Raw data:
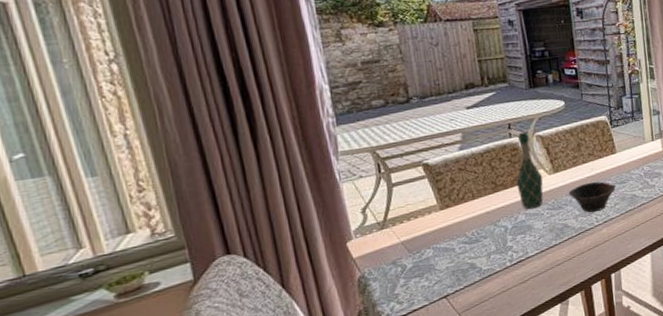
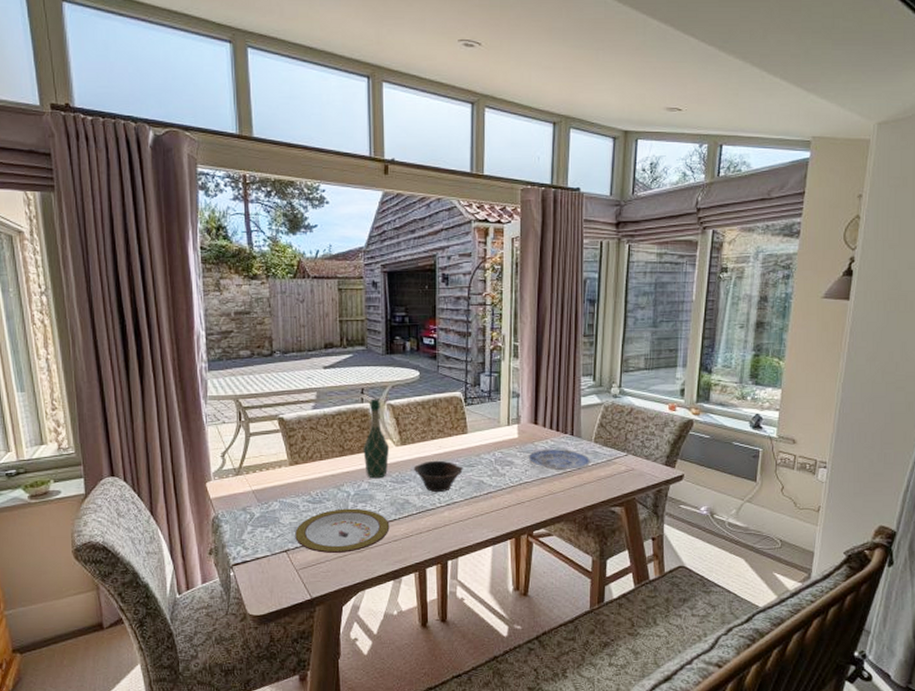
plate: none [453,240,552,292] -> present [295,508,390,554]

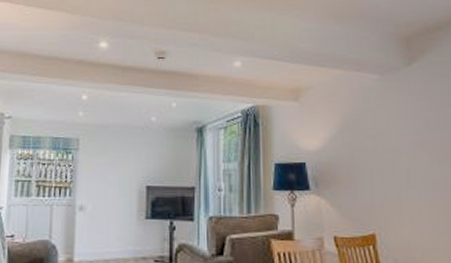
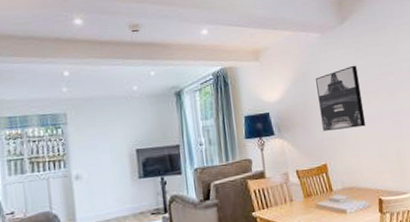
wall art: none [369,116,434,194] -> present [316,65,366,131]

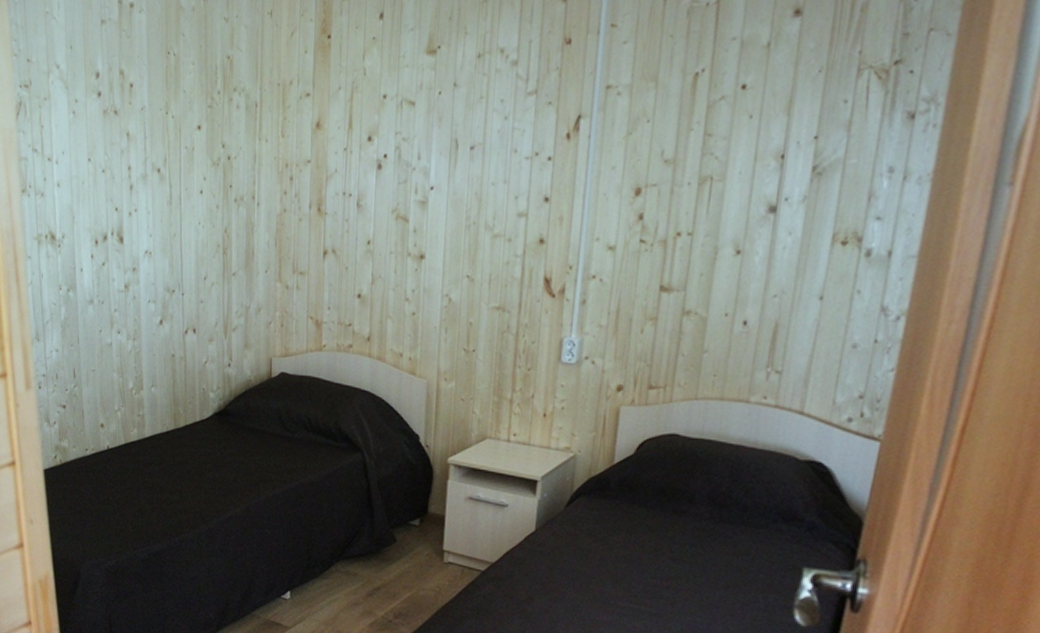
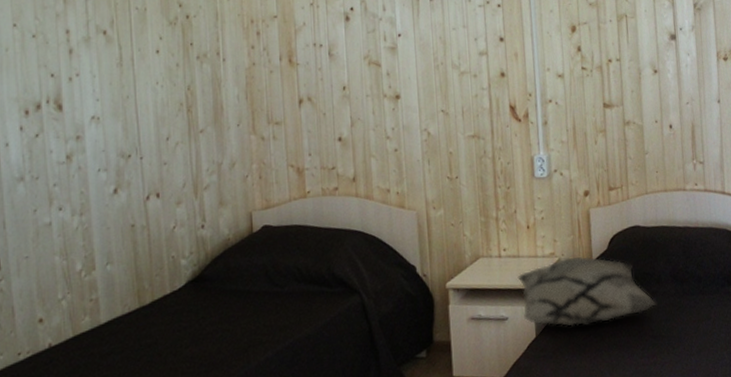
decorative pillow: none [524,455,684,531] -> present [517,256,657,326]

What you are asked to do: Each line above should be printed again exactly, though the pictures should not be.

Answer to the exercise:
plate: none [453,240,552,292] -> present [295,508,390,554]

wall art: none [369,116,434,194] -> present [316,65,366,131]

decorative pillow: none [524,455,684,531] -> present [517,256,657,326]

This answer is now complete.